Green Tree Frog Diet
When it comes to the feeding a Green Tree Frog, there is little debate as to what is and what isn’t a proper diet. As with most Hyla sp., they should be fed a regimented diet of Gray Crickets Acheta domesticus. Typically, I feed about five Gray Crickets per frog every other day. Some keepers claim that they have had success feeding Mealworms Tenebrio molitoras an occasional treat to their Green Tree Frogs. I have personally never had success trying to feed these. It appears to me that the frogs are highly dependant on the movement of the Gray Crickets in order to find the food.
If this were something that you would like to try with your frogs, then I would do so in a small dish that could be placed within the niche of a branch or another such place where it was not on the substrate itself.

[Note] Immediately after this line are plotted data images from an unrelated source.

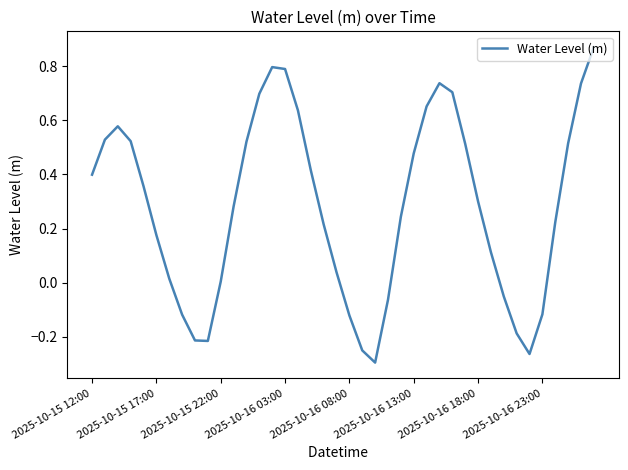

What is the difference between the maximum and minimum values?

1.2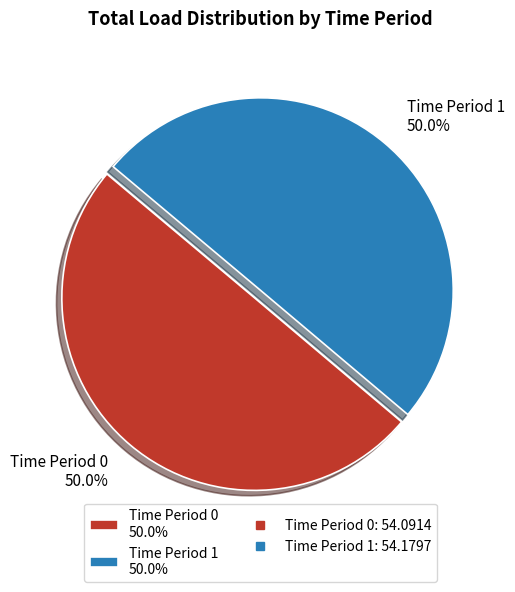

What is the ratio of the value at Time Period 0 50.0% to the value at Time Period 1 50.0%?

1.0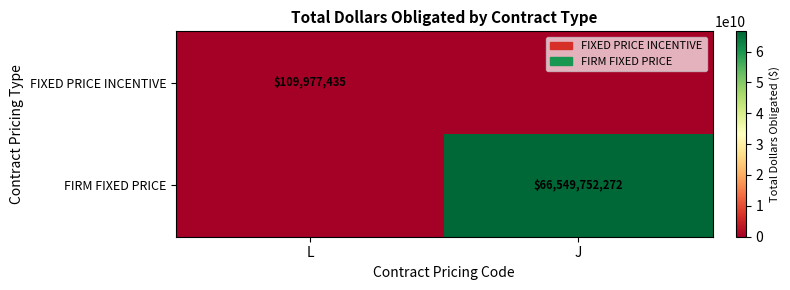

The FIXED PRICE INCENTIVE series shows 162667368 at L. True or false?

False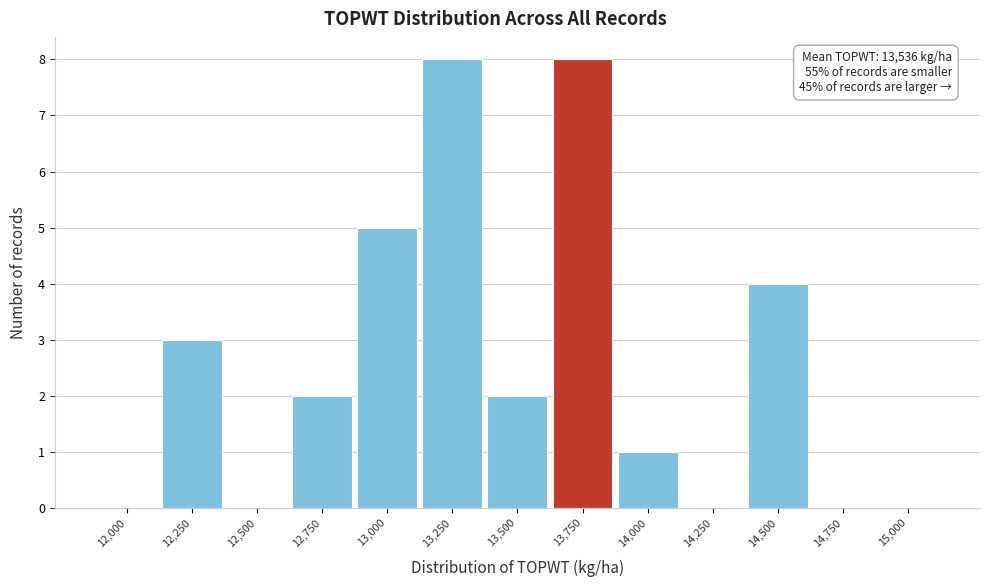

Reading left to right, list all the values displayed in this chart.

12,000=0	12,250=3	12,500=0	12,750=2	13,000=5	13,250=8	13,500=2	13,750=8	14,000=1	14,250=0	14,500=4	14,750=0	15,000=0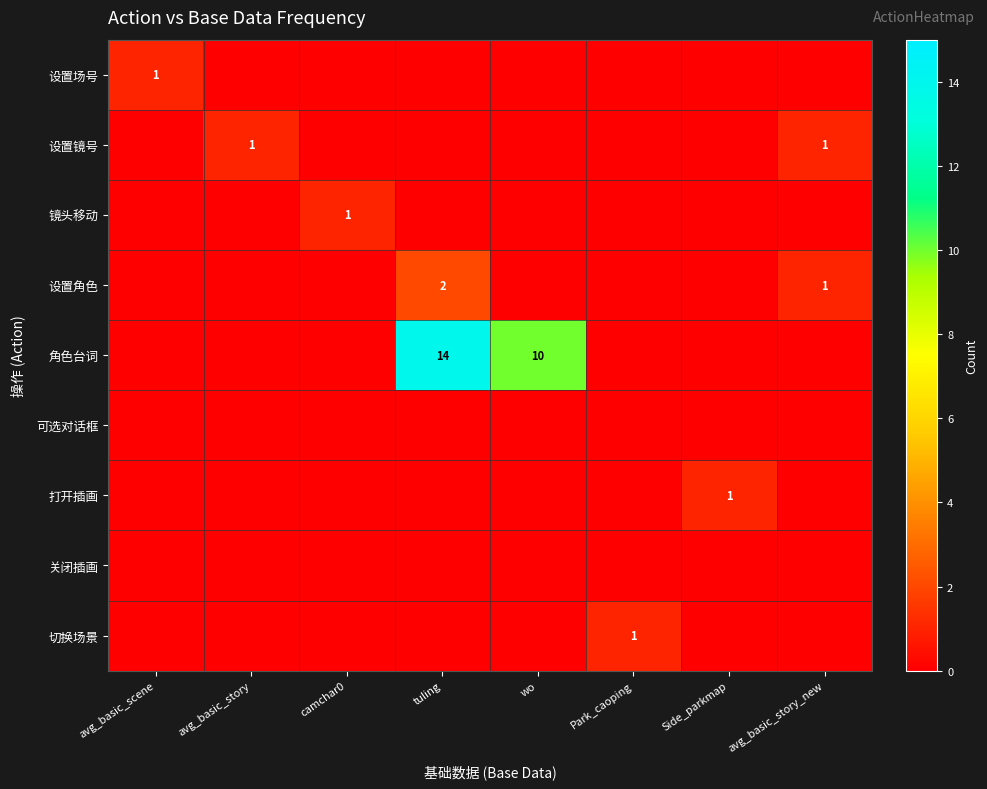

Is it true that 角色台词 equals 10 at wo?

True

This would, in my opinion, be a more natural setting where Green Tree Frogs would most likely see the prey item and be more likely to feed naturally.
Any insects that are fed to your frogs should also either be gut-loaded or at minimum dusted with a calcium/multivitamin supplement of some kind. There are many arguments which go back and forth for which of these is better, and in my experience, unless you have multiple insect-eating reptiles and amphibians, it is easier to simply dust them with a multivitamin twice a week and then alternate to a calcium dusting twice a week. When dusting, apply the dust with just a light coating meaning shake the powder onto the Gray Crickets A. domesticus and shake the bag. If there is powder left over in the bag, try using less next time you offer food.
Maintaining Green Tree Frogs
When it comes to the maintenance of H. cinerea there are really only a few major points of concern. It is imperative that the water be changed daily. This is not something that can not be overlooked, as all amphibians absorb water through their skins. Fouled water is one of the biggest causes of health related complications when it comes to amphibians of all species. Once a week I will wipe down the glass with Reverse Osmosis water and remove any fecal material that is visible.
During the summer and spring months when the air is somewhat drier, I will spray the entire vivarium an average of twice a day. This should be done with Reverse Osmosis water, as tap water generally leaves water spots and a film, which seemingly can not be removed if used continuously. During the fall and winter months, I spray less often as I do not want to lower the temperature beyond what they might be used to in the wild.
Green Tree Frogs are great introductory species to the world of frog-keeping, and are in my opinion a great display amphibian which deserves more than a passing glance. Whether you are a seasoned herpetoculturist or someone who is thinking of possibly getting into the world of keeping reptiles and amphibians, I would highly recommend this species. This is a frog that is easily cared for and may lead you to discovering things further into the world of vivariums, possibly even opening the door for you to begin keeping more difficult species of amphibians later.